Another good example is the creation of the Back Bay in the early to mid nineteenth century. By that time, the randomness of Boston's streets had stopped symbolising individual opportunity and instead were understood as symbolic of the disorder of immigration and Catholicism. What the Anglo-Protestants created for themselves in the Back Bay, by comparison, is the epitome of logic, order and cleanliness. When you look at a map of Boston, you can tell by the fact that that is the only part of the city which is on a grid that there is something different about that neighborhood, both socially and spatially (especially since the Mass Pike cut through and started serving as a "city wall" to protect the Back Bay from the neighborhoods to the south: the South End and Roxbury).

Boston, Massachusetts

So back to my point: why do I think moving the City Hall is a good idea and why do I think the old one should be preserved? I think the City Hall is also, symbolically, important to Boston's history. It represents the period of authoritarian Boston, when the West End disappeared and the city fell apart over busing and in the worst period of public housing. The building itself, with its brutallist facade raising fortress like over the windswept no-man's land of Government Plaza is a fitting memorial to all of the people who lost their homes or lived in poverty during this period. To remove it would be to give up or gloss over this period of Boston's history, and I think that's wrong. I think we need the building there to remind us what urban governance in the second half of the twentieth century was like. We need to remember Boston's dark age. My personal hope would be something like a Museum of the West End (how cool could that be, with so many residents still living who could contribute), Museum of Boston History, Museum of "Urban Renewal" or something like that. The square itself could still be redeveloped, but with building still intact.

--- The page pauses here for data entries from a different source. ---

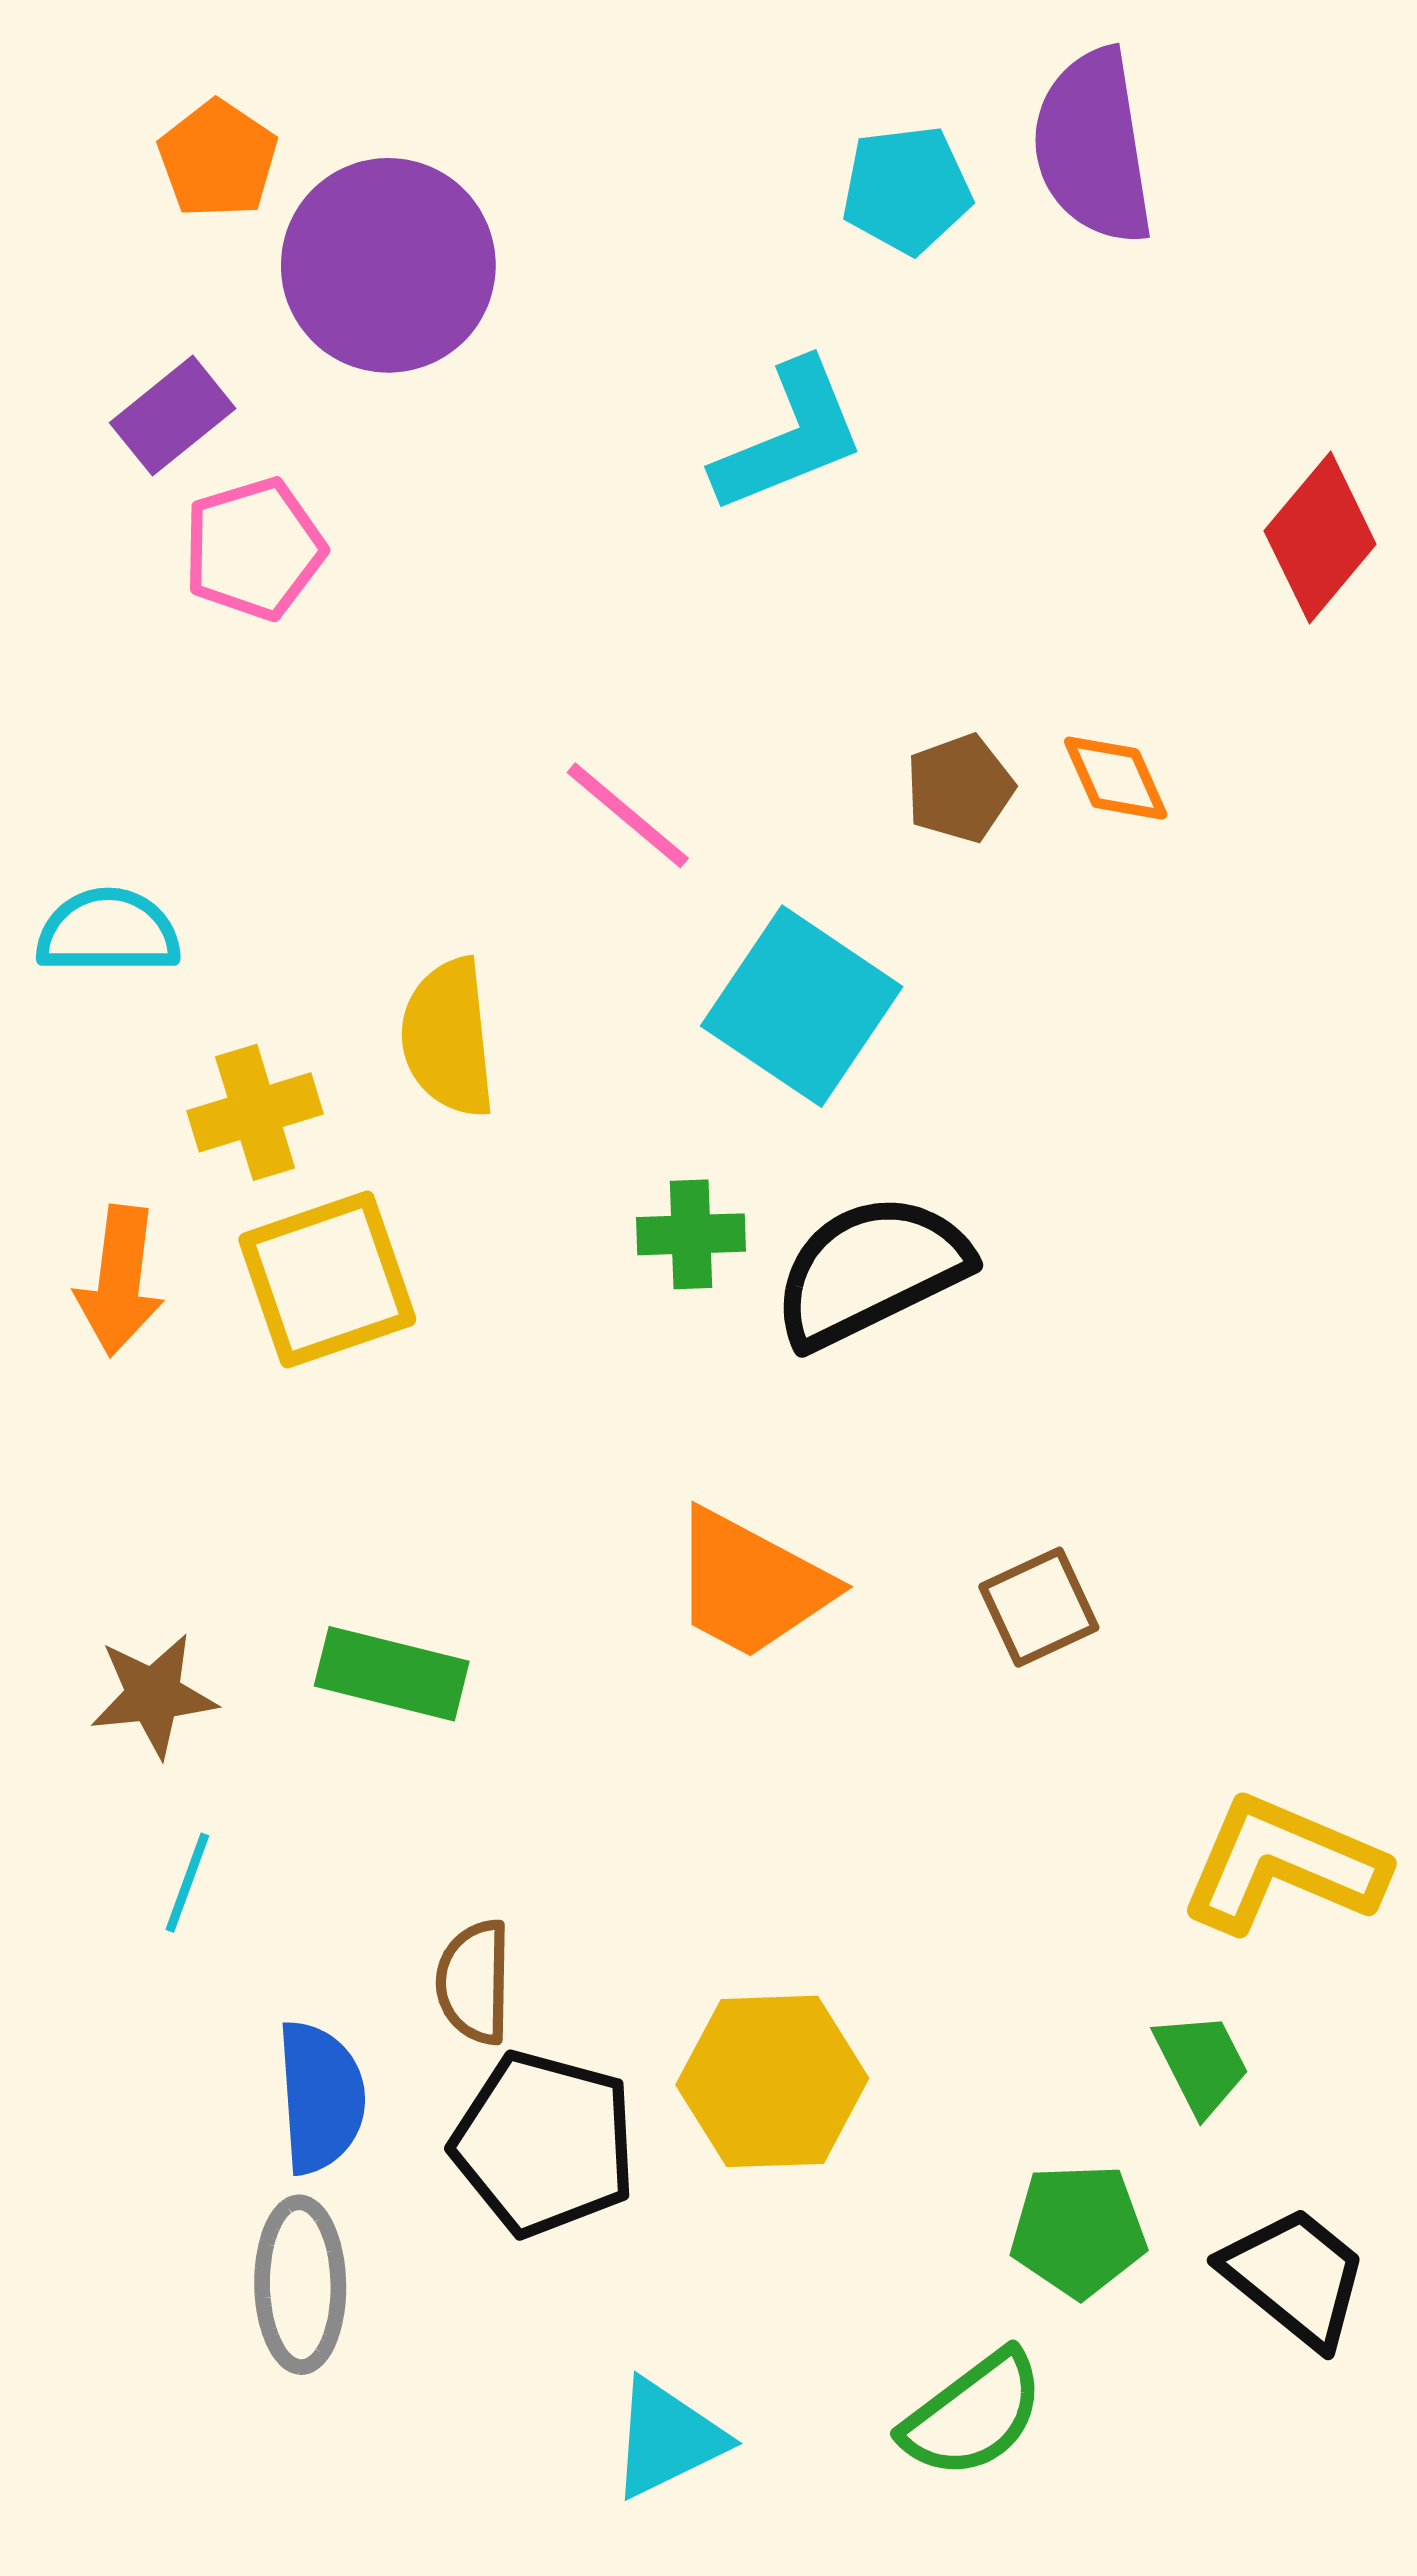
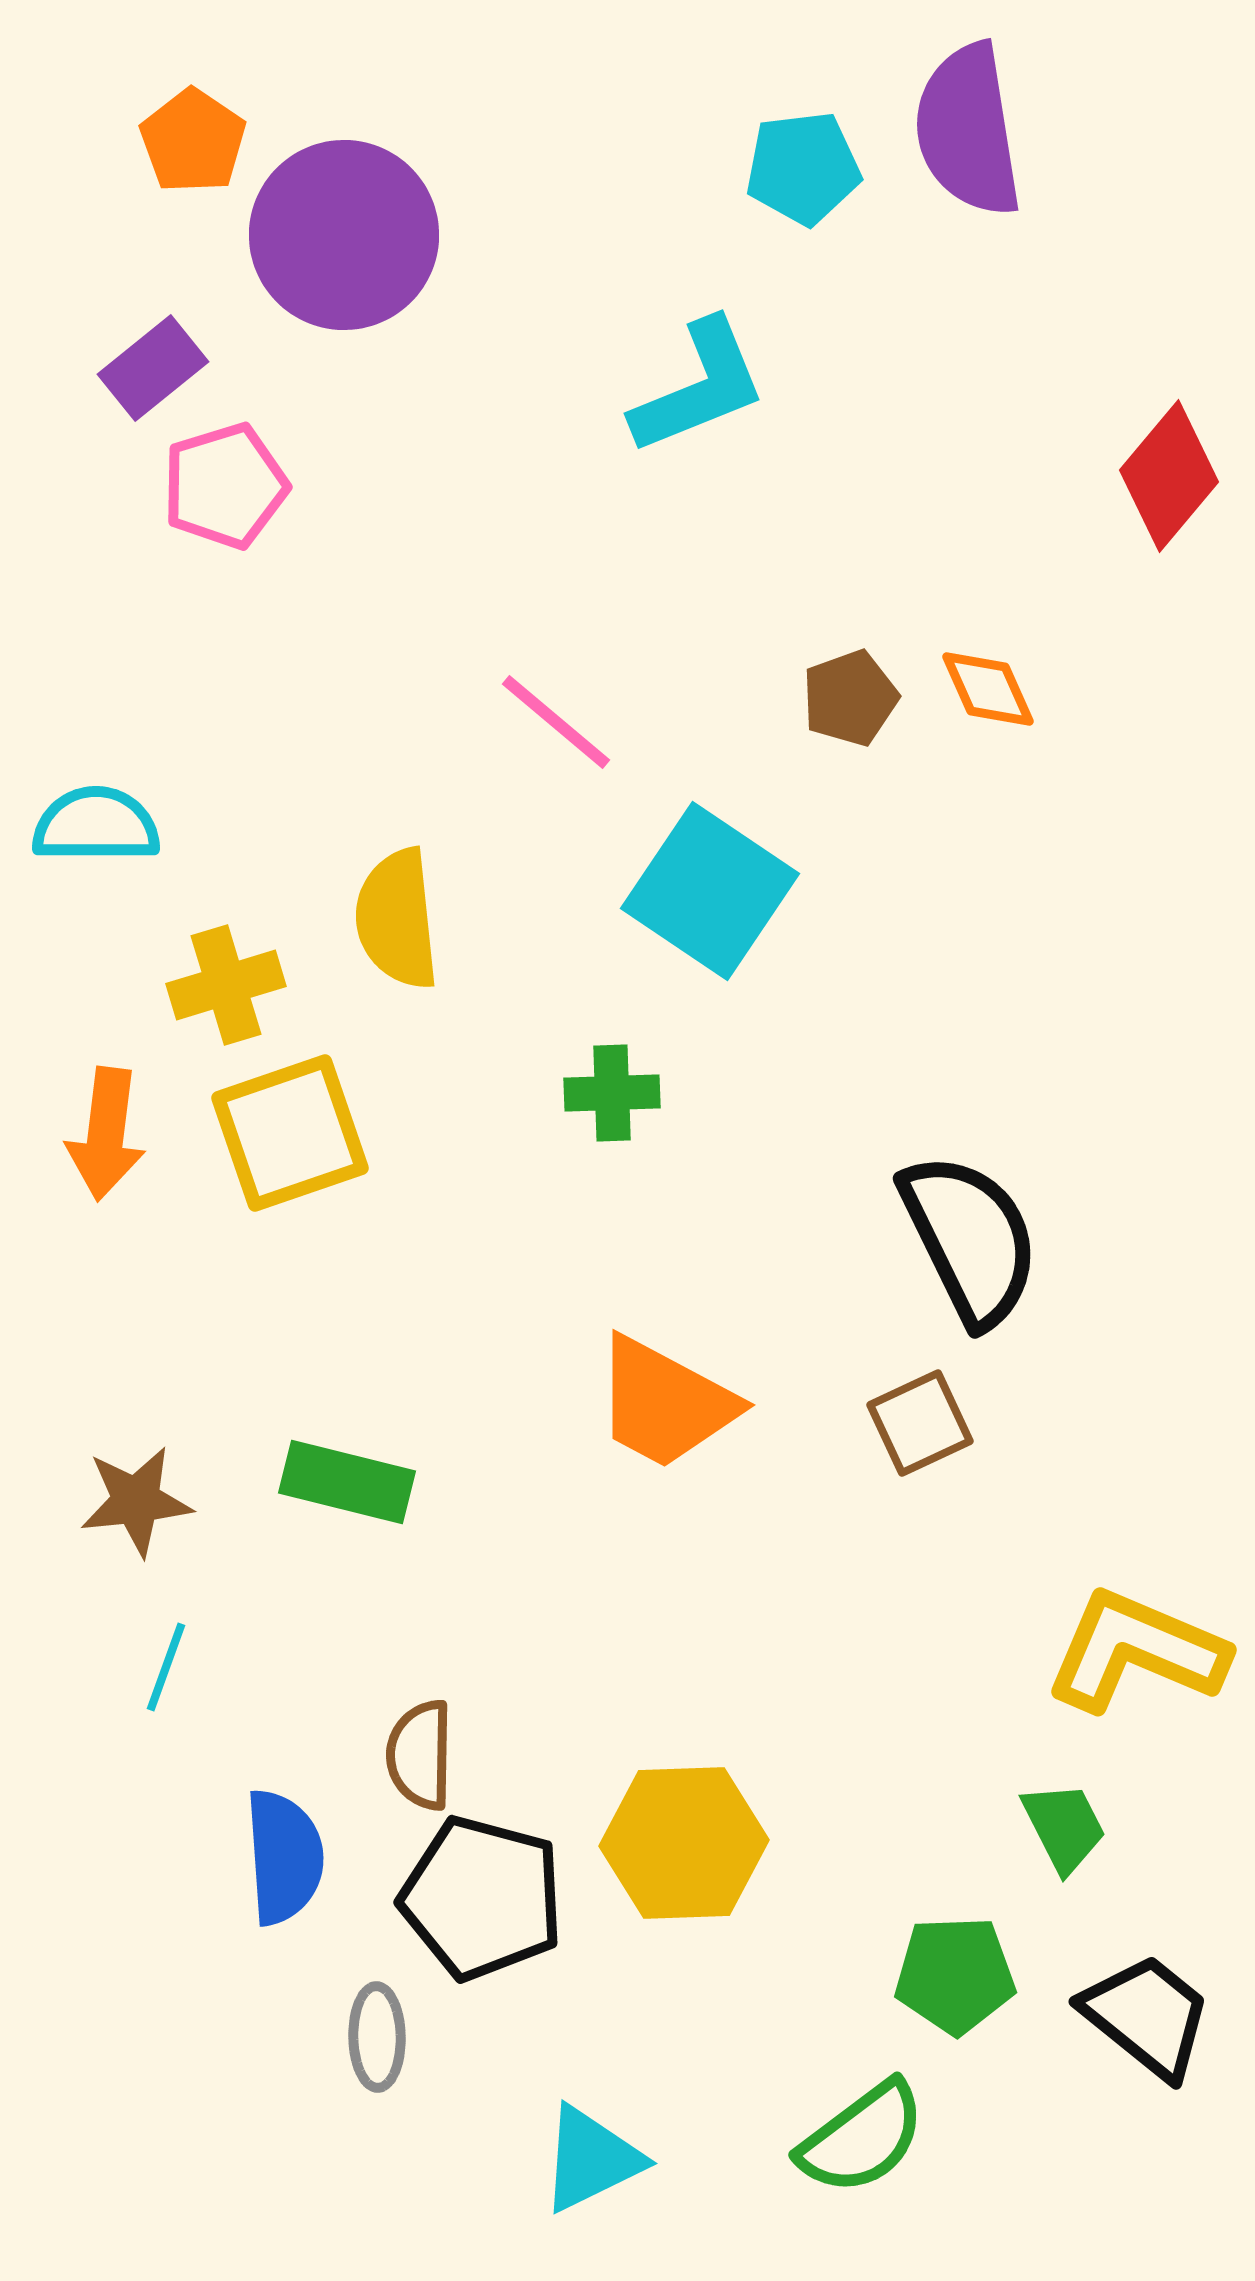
black semicircle: (871, 1270) -> (970, 1239), moved, turned 90
gray ellipse: (300, 2285) -> (377, 2037), moved, size x0.7

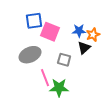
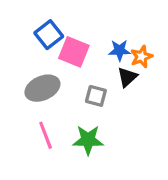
blue square: (34, 21) -> (49, 35), turned -30
pink line: (45, 78) -> (46, 135), moved

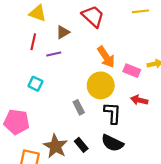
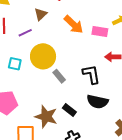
brown triangle: (63, 32) -> (41, 14), moved
yellow circle: (101, 85) -> (43, 56), moved

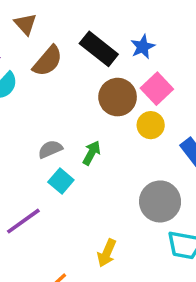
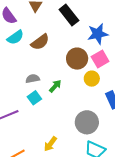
blue star: (143, 47) -> (98, 34), size x1.5
black rectangle: (99, 49) -> (69, 15), moved
brown semicircle: (48, 61) -> (40, 42), moved

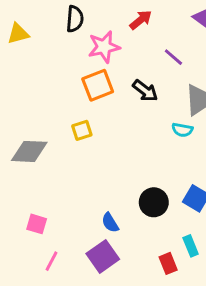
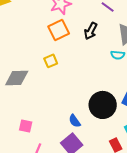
black arrow: (145, 91) -> (91, 31), turned 84
black circle: (154, 202) -> (103, 105), size x1.4

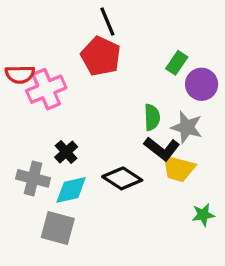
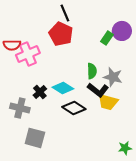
purple circle: (202, 84) -> (122, 31), moved
cyan diamond: (71, 190) -> (63, 88), moved, turned 45
green star: (203, 215) -> (125, 148), moved

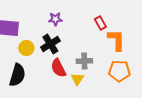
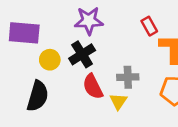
purple star: (55, 19) -> (89, 21), size x1.5

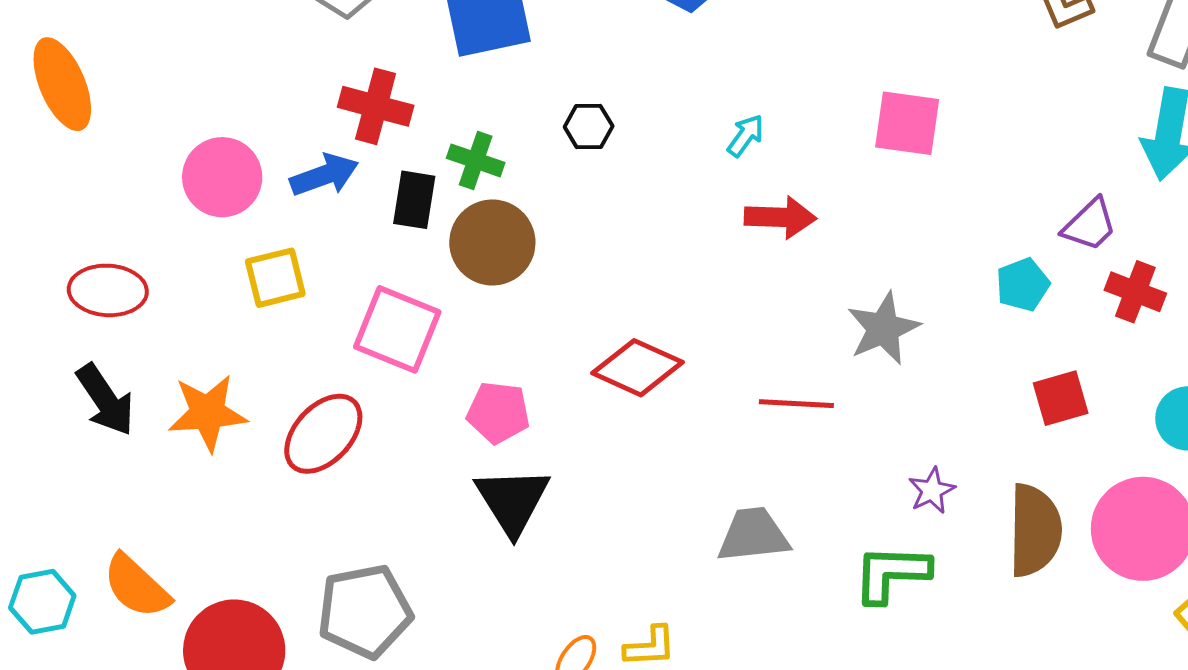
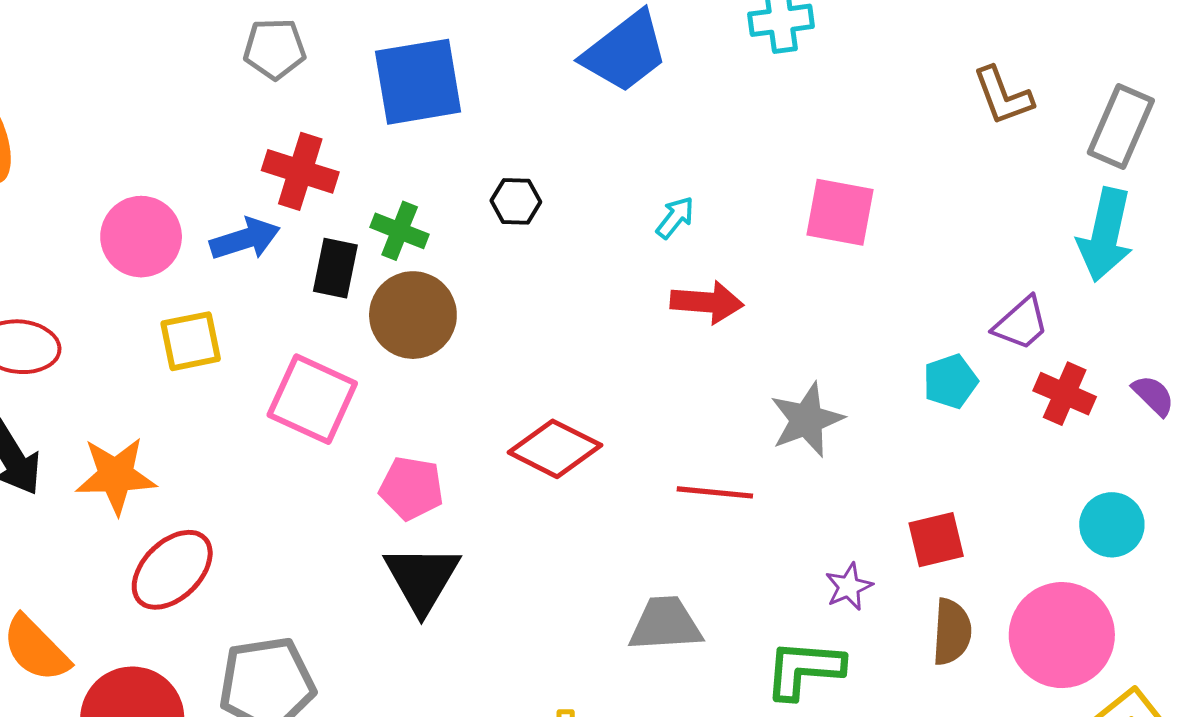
red square: (1061, 398) -> (936, 540), moved
red ellipse: (323, 434) -> (172, 570), moved
brown semicircle: (1035, 530) -> (952, 632), size x0.7

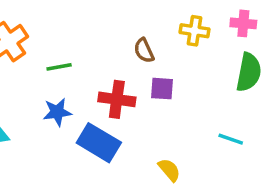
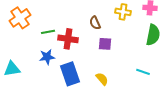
red cross: (117, 99) -> (68, 39), moved
blue rectangle: (99, 143) -> (70, 74), turned 40
yellow semicircle: (169, 170) -> (102, 79), moved

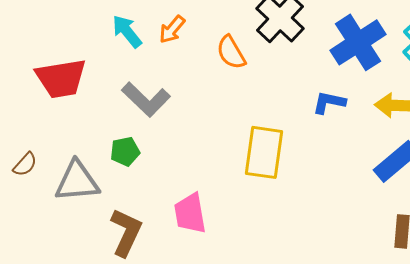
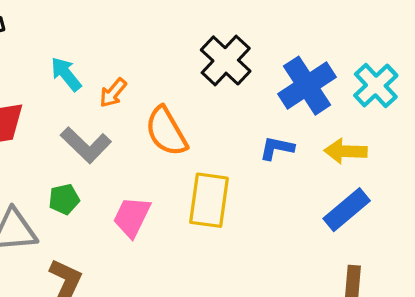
orange arrow: (172, 29) -> (113, 93), moved
orange semicircle: (231, 52) -> (166, 131), moved, size x1.4
pink trapezoid: (190, 213) -> (132, 217), moved, turned 36

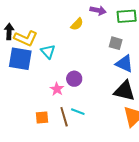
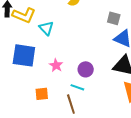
blue square: (20, 59) -> (24, 55), moved
purple circle: (74, 79) -> (86, 69), moved
brown line: (64, 117) -> (71, 104), moved

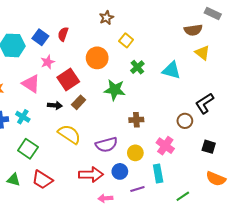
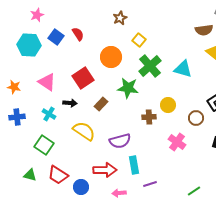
red semicircle: (63, 34) -> (78, 34), turned 128
pink star: (48, 62) -> (37, 15), moved
green cross: (137, 67) -> (150, 66), size x1.6
brown rectangle: (79, 102) -> (101, 104), moved
cyan cross: (23, 117) -> (49, 114), moved
yellow circle: (135, 153) -> (168, 105), moved
blue circle: (120, 171) -> (81, 187), moved
cyan rectangle: (158, 174) -> (134, 165), moved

But that doesn't mean that we need to keep the functions of our government there. To me, the movement to the waterfront makes perfect sense in our new post-industrial city. It symbolizes the democratization of space that has come with deindustrialization, namely, the fact that we've now regained the waterfront from its former industrial uses for uses of public space and recreation. Now, there are still a lot of questions that need to be addressed to make sure that the City Hall actually would be public space. For example, transit would need to improve to make sure that everyone can get there. But that's maybe for another post. For me, the idea of a waterfront City Hall perfectly fits into Boston's vision for the future, one that, hopefully, will be a whole lot more participatory then the past.